Letter by Selznick to John Huston, April 3, 1957:

It is certainly not demeaning your talent to say that I don't think there is anybody alive who can come in on a job at the last minute and revise, without serious danger, work to which two old hands like Ben and myself have devoted many, many months of most careful work and devoted effort ... it is also true that I have never seen Ben or anyone else bring to a job more thorough analysis, more willingness to rewrite, than he has.

The following letter discusses Portrait of Jennie (1948):
Letter by Selznick to Hecht, November 24, 1948:

Dear Ben: Very many thanks in advance for coming to the rescue again ... the audience was enchanted ... and it set the mood beautifully for the picture ... It needs the type of cinematic forward journalese of which you are the only master I know ... In any event, I shall be eagerly awaiting your redraft, which can take an entirely different form ... either actual or Hechtian creations

- Gone with the Wind (1939)
For original screenplay writer Sidney Howard, film historian Joanne Yeck writes,

reducing the intricacies of Gone with the Wind's epic dimensions was a herculean task ... and Howard's first submission was far too long, and would have required at least six hours of film; ... [producer] Selznick wanted Howard to remain on the set to make revisions ... but Howard refused to leave New England, [and] as a result, revisions were handled by a host of local writers, including Ben Hecht

Producer David O. Selznick replaced the film's director three weeks into filming and then had the script rewritten. He sought out director Victor Fleming, who, at the time, was directing The Wizard of Oz. Fleming was dissatisfied with the script, so Selznick brought in famed writer Ben Hecht to rewrite the entire screenplay within five days.

Hecht was not credited, however, for his contribution, and Sidney Howard received the Academy Award for Best Screenplay.

In a letter from Selznick to film editor O'Shea [October 19, 1939], Selznick discussed how the writing credits should appear, taking into consideration that Sidney Howard had died a few months earlier after a farm-tractor accident at his home in Massachusetts:

To Mr. O'Shea: Some time ago, it was my intention to have, in addition to the Sidney Howard credit on Gone With the Wind, a list of contributing writers. I would rather now abandon this idea, first because, while it is true that Sidney Howard did only a portion of the script ... [but] because I don't want to deprive Sidney Howard, and more particularly his widow, of any of the glory that may be attendant upon his last job.

HOW TO COMPLETE THIS TASK: Copy the passage on Ben Hecht's script work word for word, starting at "Producer David O." and continuing up to and including "for Best Screenplay.".

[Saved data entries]

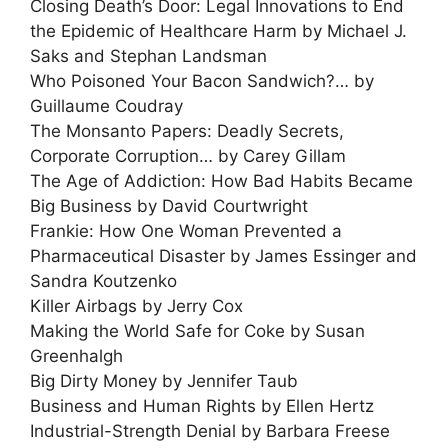
Closing Death’s Door: Legal Innovations to End
the Epidemic of Healthcare Harm by Michael J.
Saks and Stephan Landsman
Who Poisoned Your Bacon Sandwich?… by
Guillaume Coudray
The Monsanto Papers: Deadly Secrets,
Corporate Corruption… by Carey Gillam
The Age of Addiction: How Bad Habits Became
Big Business by David Courtwright
Frankie: How One Woman Prevented a
Pharmaceutical Disaster by James Essinger and
Sandra Koutzenko
Killer Airbags by Jerry Cox
Making the World Safe for Coke by Susan
Greenhalgh
Big Dirty Money by Jennifer Taub
Business and Human Rights by Ellen Hertz
Industrial-Strength Denial by Barbara Freese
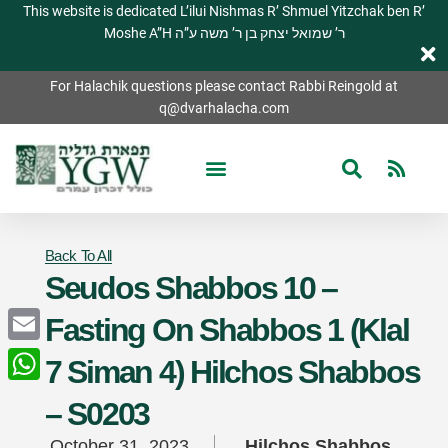
This website is dedicated L’ilui Nishmas R’ Shmuel Yitzchak ben R’
Moshe A”H ר’ שמואל יצחק בן ר’ משה ע”ה
For Halachik questions please contact Rabbi Reingold at
q@dvarhalacha.com
Back To All
Seudos Shabbos 10 –
Fasting On Shabbos 1 (Klal
Email
7 Siman 4) Hilchos Shabbos
WhatsApp
– S0203
October 31, 2023
Hilchos Shabbos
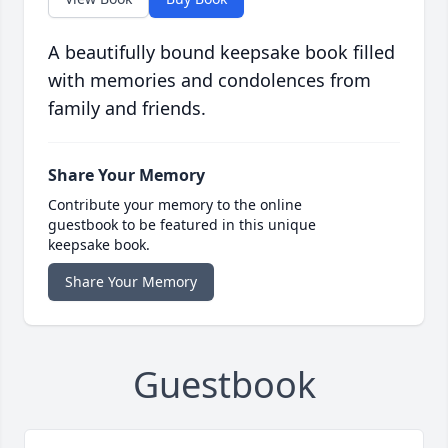
A beautifully bound keepsake book filled
with memories and condolences from
family and friends.
Share Your Memory
Contribute your memory to the online
guestbook to be featured in this unique
keepsake book.
Share Your Memory
Guestbook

RESULT FOR THIS EXERCISE:
Producer David O. Selznick replaced the film's director three weeks into filming and then had the script rewritten. He sought out director Victor Fleming, who, at the time, was directing The Wizard of Oz. Fleming was dissatisfied with the script, so Selznick brought in famed writer Ben Hecht to rewrite the entire screenplay within five days.

Hecht was not credited, however, for his contribution, and Sidney Howard received the Academy Award for Best Screenplay.